- **Exercise requirements**: Whenever a line contains the string "votre", copy it out of the entries.

- **Dataset content**:
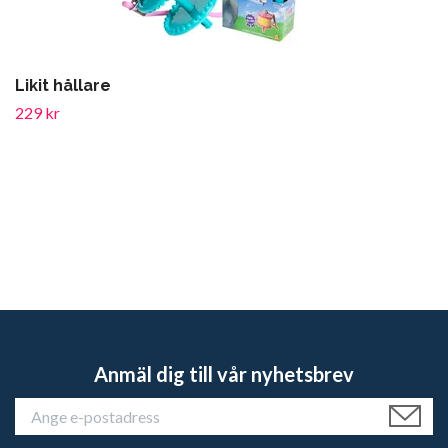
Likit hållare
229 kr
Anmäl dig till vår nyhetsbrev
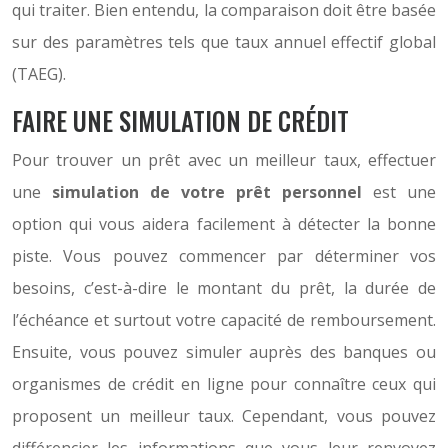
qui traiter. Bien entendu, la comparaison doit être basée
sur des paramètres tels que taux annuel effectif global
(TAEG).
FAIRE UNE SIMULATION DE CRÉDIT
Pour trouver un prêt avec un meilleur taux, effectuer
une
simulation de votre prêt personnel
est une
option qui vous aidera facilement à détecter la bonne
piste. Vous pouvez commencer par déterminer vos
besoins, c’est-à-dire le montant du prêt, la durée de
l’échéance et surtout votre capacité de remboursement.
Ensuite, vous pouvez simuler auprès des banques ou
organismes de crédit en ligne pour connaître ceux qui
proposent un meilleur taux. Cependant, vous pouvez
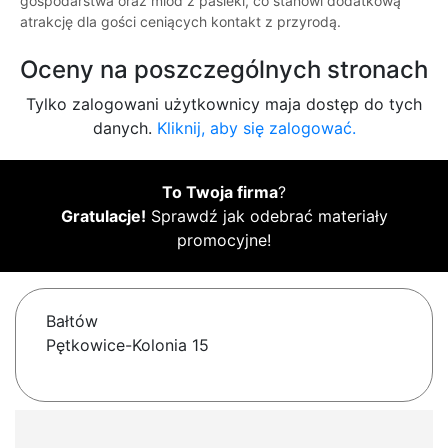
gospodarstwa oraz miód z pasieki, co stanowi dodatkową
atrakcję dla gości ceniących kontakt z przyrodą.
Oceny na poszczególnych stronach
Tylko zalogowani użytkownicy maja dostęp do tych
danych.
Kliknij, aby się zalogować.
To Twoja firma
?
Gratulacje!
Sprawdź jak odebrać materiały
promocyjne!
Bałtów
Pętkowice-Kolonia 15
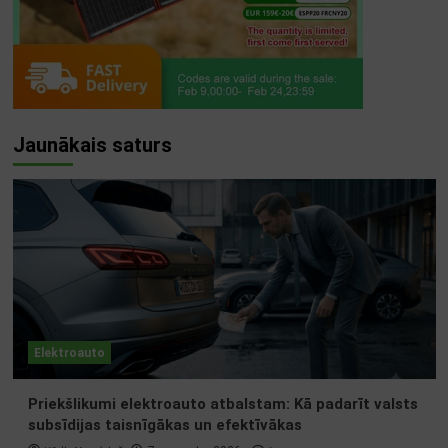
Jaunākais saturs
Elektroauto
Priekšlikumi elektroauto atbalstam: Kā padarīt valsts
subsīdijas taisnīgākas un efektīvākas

* * *

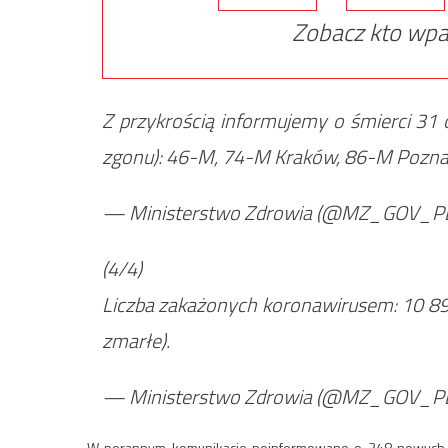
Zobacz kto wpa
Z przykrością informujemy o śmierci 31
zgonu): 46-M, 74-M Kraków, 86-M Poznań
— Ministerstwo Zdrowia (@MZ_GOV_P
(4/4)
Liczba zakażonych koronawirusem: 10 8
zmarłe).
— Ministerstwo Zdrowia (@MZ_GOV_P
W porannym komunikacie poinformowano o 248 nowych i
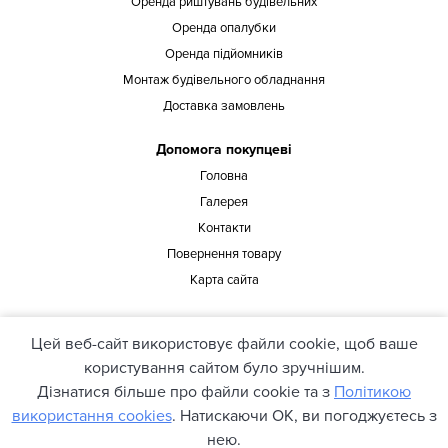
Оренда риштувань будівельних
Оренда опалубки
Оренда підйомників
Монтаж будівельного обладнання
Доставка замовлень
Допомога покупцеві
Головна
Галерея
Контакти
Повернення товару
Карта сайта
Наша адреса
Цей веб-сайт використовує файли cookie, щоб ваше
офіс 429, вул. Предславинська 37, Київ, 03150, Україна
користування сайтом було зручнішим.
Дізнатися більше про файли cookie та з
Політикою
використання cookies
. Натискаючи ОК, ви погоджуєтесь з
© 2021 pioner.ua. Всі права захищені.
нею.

- **Expected answer**:
simulation de votre prêt personnel
l’échéance et surtout votre capacité de remboursement.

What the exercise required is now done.